- **Your instructions**
Set every entry below down once more, exactly as it stands, without images.

- **The data**
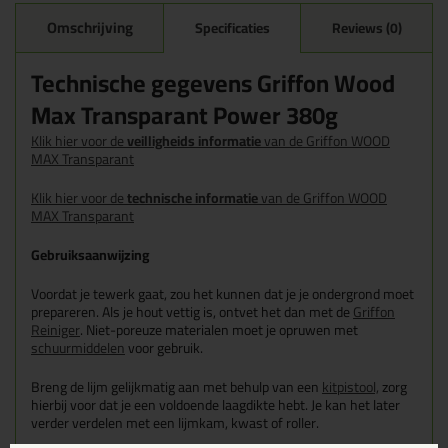
Omschrijving
Specificaties
Reviews (0)
Technische gegevens Griffon Wood
Max Transparant Power 380g
Klik hier voor de
veilligheids informatie
van de Griffon WOOD
MAX Transparant
Klik hier voor de
technische informatie
van de Griffon WOOD
MAX Transparant
Gebruiksaanwijzing
Voordat je tewerk gaat, zou het kunnen dat je je ondergrond moet
prepareren. Als je hout vettig is, ontvet het dan met de
Griffon
Reiniger
. Niet-poreuze materialen moet je opruwen met
schuurmiddelen
voor gebruik.
Breng de lijm gelijkmatig aan met behulp van een
kitpistool,
zorg
hierbij voor dat je een voldoende laagdikte hebt. Je kan het later
verder verdelen met een lijmkam, kwast of roller.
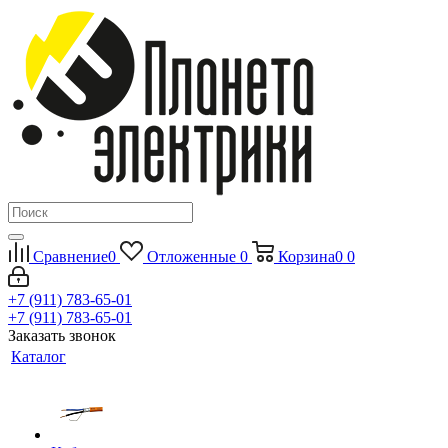
Сравнение
0
Отложенные
0
Корзина
0
0
+7 (911) 783-65-01
+7 (911) 783-65-01
Заказать звонок
Каталог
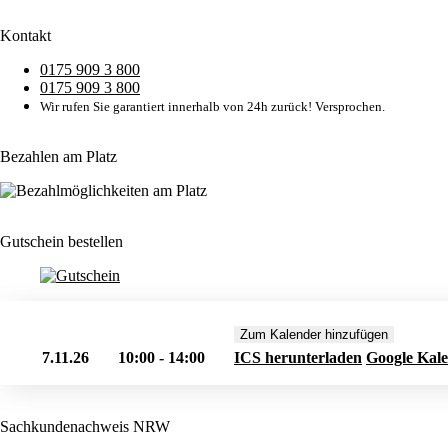
Kontakt
0175 909 3 800
0175 909 3 800
Wir rufen Sie garantiert innerhalb von 24h zurück! Versprochen.
Bezahlen am Platz
Gutschein bestellen
Zum Kalender hinzufügen
7.11.26
10:00 - 14:00
ICS herunterladen
Google Kal
Sachkundenachweis NRW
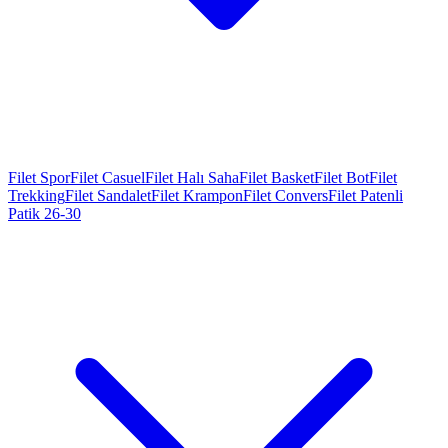
Filet Spor
Filet Casuel
Filet Halı Saha
Filet Basket
Filet Bot
Filet
Trekking
Filet Sandalet
Filet Krampon
Filet Convers
Filet Patenli
Patik 26-30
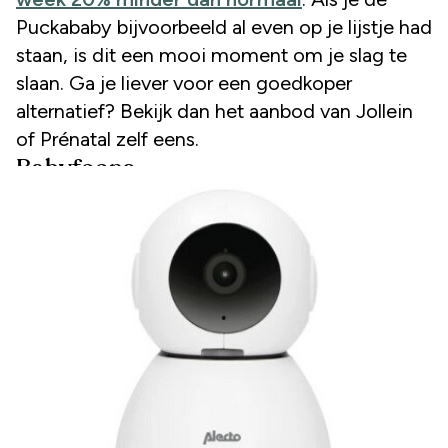
Puckababy bijvoorbeeld al even op je lijstje had
staan, is dit een mooi moment om je slag te
slaan. Ga je liever voor een goedkoper
alternatief? Bekijk dan het aanbod van Jollein
of Prénatal zelf eens.
Babyfoons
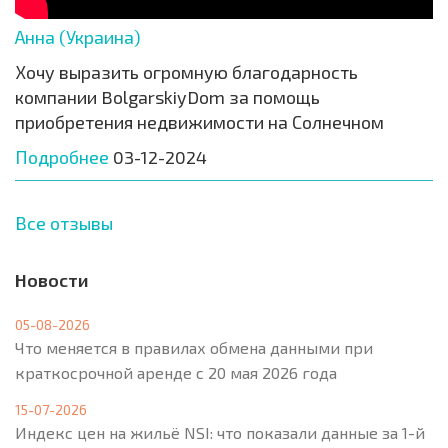
Анна (Украина)
Хочу выразить огромную благодарность
компании BolgarskiyDom за помощь
приобретения недвижимости на Солнечном
Подробнее
03-12-2024
Все отзывы
Новости
05-08-2026
Что меняется в правилах обмена данными при
краткосрочной аренде с 20 мая 2026 года
15-07-2026
Индекс цен на жильё NSI: что показали данные за 1-й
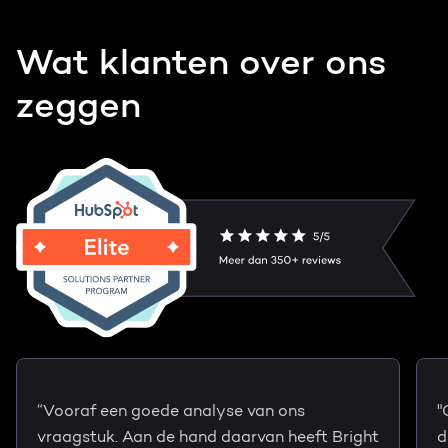
Wat klanten over ons
zeggen
“Vooraf een goede analyse van ons
"
vraagstuk. Aan de hand daarvan heeft Bright
d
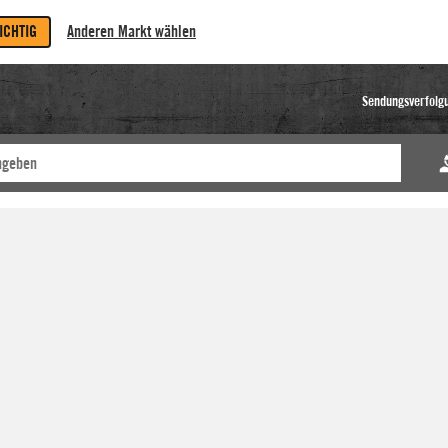
RICHTIG
Anderen Markt wählen
Sendungsverfolg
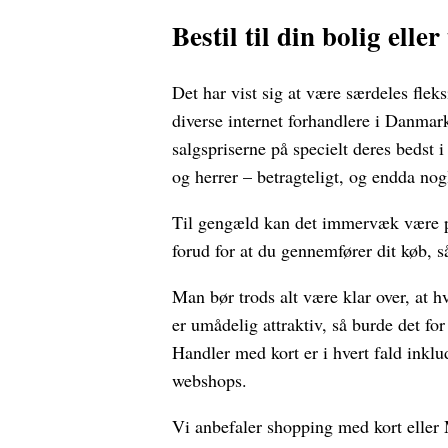
Bestil til din bolig eller
Det har vist sig at være særdeles flek
diverse internet forhandlere i Danmar
salgspriserne på specielt deres bedst i
og herrer – betragteligt, og endda no
Til gengæld kan det immervæk være pro
forud for at du gennemfører dit køb, så
Man bør trods alt være klar over, at hv
er umådelig attraktiv, så burde det fo
Handler med kort er i hvert fald inklu
webshops.
Vi anbefaler shopping med kort eller 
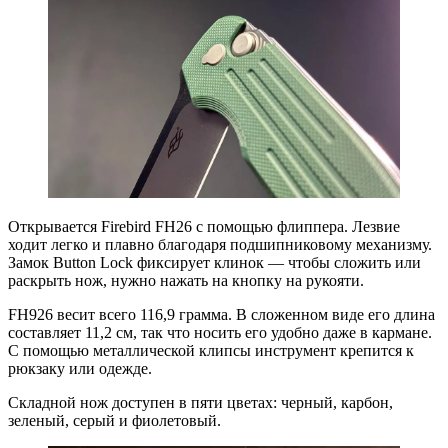
Открывается Firebird FH26 с помощью флиппера. Лезвие
ходит легко и плавно благодаря подшипниковому механизму.
Замок Button Lock фиксирует клинок — чтобы сложить или
раскрыть нож, нужно нажать на кнопку на рукояти.
FH926 весит всего 116,9 грамма. В сложенном виде его длина
составляет 11,2 см, так что носить его удобно даже в кармане.
С помощью металлической клипсы инструмент крепится к
рюкзаку или одежде.
Складной нож доступен в пяти цветах: черный, карбон,
зеленый, серый и фиолетовый.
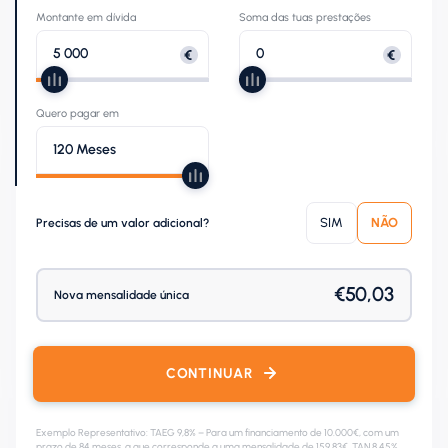
Montante em dívida
Soma das tuas prestações
Quero pagar em
SIM
NÃO
Precisas de um valor adicional?
€50,03
Nova mensalidade única
CONTINUAR
Exemplo Representativo: TAEG 9,8% – Para um financiamento de 10.000€, com um
prazo de 84 meses, a que corresponde a uma mensalidade de 159,83€. TAN 8,45%.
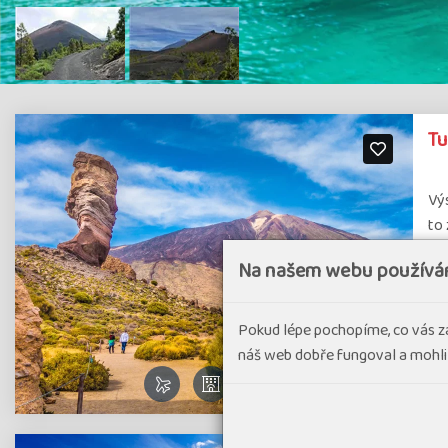
Tu
Výs
to 
Na našem webu používá
#D
Pokud lépe pochopíme, co vás z
náš web dobře fungoval a mohli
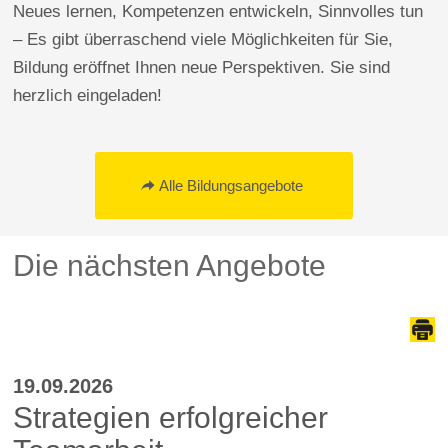
Neues lernen, Kompetenzen entwickeln, Sinnvolles tun
– Es gibt überraschend viele Möglichkeiten für Sie,
Bildung eröffnet Ihnen neue Perspektiven. Sie sind
herzlich eingeladen!
Alle Bildungsangebote
Die nächsten Angebote
19.09.2026
Strategien erfolgreicher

- **The completed task**
Omschrijving
Specificaties
Reviews (0)
Technische gegevens Griffon Wood
Max Transparant Power 380g
Klik hier voor de
veilligheids informatie
van de Griffon WOOD
MAX Transparant
Klik hier voor de
technische informatie
van de Griffon WOOD
MAX Transparant
Gebruiksaanwijzing
Voordat je tewerk gaat, zou het kunnen dat je je ondergrond moet
prepareren. Als je hout vettig is, ontvet het dan met de
Griffon
Reiniger
. Niet-poreuze materialen moet je opruwen met
schuurmiddelen
voor gebruik.
Breng de lijm gelijkmatig aan met behulp van een
kitpistool,
zorg
hierbij voor dat je een voldoende laagdikte hebt. Je kan het later
verder verdelen met een lijmkam, kwast of roller.
Сравнение
0
Отложенные
0
Корзина
0
0
+7 (911) 783-65-01
+7 (911) 783-65-01
Заказать звонок
Каталог
Kontakt
0175 909 3 800
0175 909 3 800
Wir rufen Sie garantiert innerhalb von 24h zurück! Versprochen.
Bezahlen am Platz
Gutschein bestellen
Zum Kalender hinzufügen
7.11.26
10:00 - 14:00
ICS herunterladen
Google Kal
Sachkundenachweis NRW
Filet Spor
Filet Casuel
Filet Halı Saha
Filet Basket
Filet Bot
Filet
Trekking
Filet Sandalet
Filet Krampon
Filet Convers
Filet Patenli
Patik 26-30
Puckababy bijvoorbeeld al even op je lijstje had
staan, is dit een mooi moment om je slag te
slaan. Ga je liever voor een goedkoper
alternatief? Bekijk dan het aanbod van Jollein
of Prénatal zelf eens.
Babyfoons
Анна (Украина)
Хочу выразить огромную благодарность
компании BolgarskiyDom за помощь
приобретения недвижимости на Солнечном
Подробнее
03-12-2024
Все отзывы
Новости
05-08-2026
Что меняется в правилах обмена данными при
краткосрочной аренде с 20 мая 2026 года
15-07-2026
Индекс цен на жильё NSI: что показали данные за 1-й
Wat klanten over ons
zeggen
“Vooraf een goede analyse van ons
"
vraagstuk. Aan de hand daarvan heeft Bright
d
RICHTIG
Anderen Markt wählen
Sendungsverfolg
Bestil til din bolig eller
Det har vist sig at være særdeles flek
diverse internet forhandlere i Danmar
salgspriserne på specielt deres bedst i
og herrer – betragteligt, og endda no
Til gengæld kan det immervæk være pro
forud for at du gennemfører dit køb, så
Man bør trods alt være klar over, at hv
er umådelig attraktiv, så burde det fo
Handler med kort er i hvert fald inklu
webshops.
Vi anbefaler shopping med kort eller 
Открывается Firebird FH26 с помощью флиппера. Лезвие
ходит легко и плавно благодаря подшипниковому механизму.
Замок Button Lock фиксирует клинок — чтобы сложить или
раскрыть нож, нужно нажать на кнопку на рукояти.
FH926 весит всего 116,9 грамма. В сложенном виде его длина
составляет 11,2 см, так что носить его удобно даже в кармане.
С помощью металлической клипсы инструмент крепится к
рюкзаку или одежде.
Складной нож доступен в пяти цветах: черный, карбон,
зеленый, серый и фиолетовый.
Montante em dívida
Soma das tuas prestações
Quero pagar em
SIM
NÃO
Precisas de um valor adicional?
€50,03
Nova mensalidade única
CONTINUAR
Exemplo Representativo: TAEG 9,8% – Para um financiamento de 10.000€, com um
prazo de 84 meses, a que corresponde a uma mensalidade de 159,83€. TAN 8,45%.
Tu
Výs
to 
Na našem webu používá
#D
Pokud lépe pochopíme, co vás z
náš web dobře fungoval a mohli
Neues lernen, Kompetenzen entwickeln, Sinnvolles tun
– Es gibt überraschend viele Möglichkeiten für Sie,
Bildung eröffnet Ihnen neue Perspektiven. Sie sind
herzlich eingeladen!
Alle Bildungsangebote
Die nächsten Angebote
19.09.2026
Strategien erfolgreicher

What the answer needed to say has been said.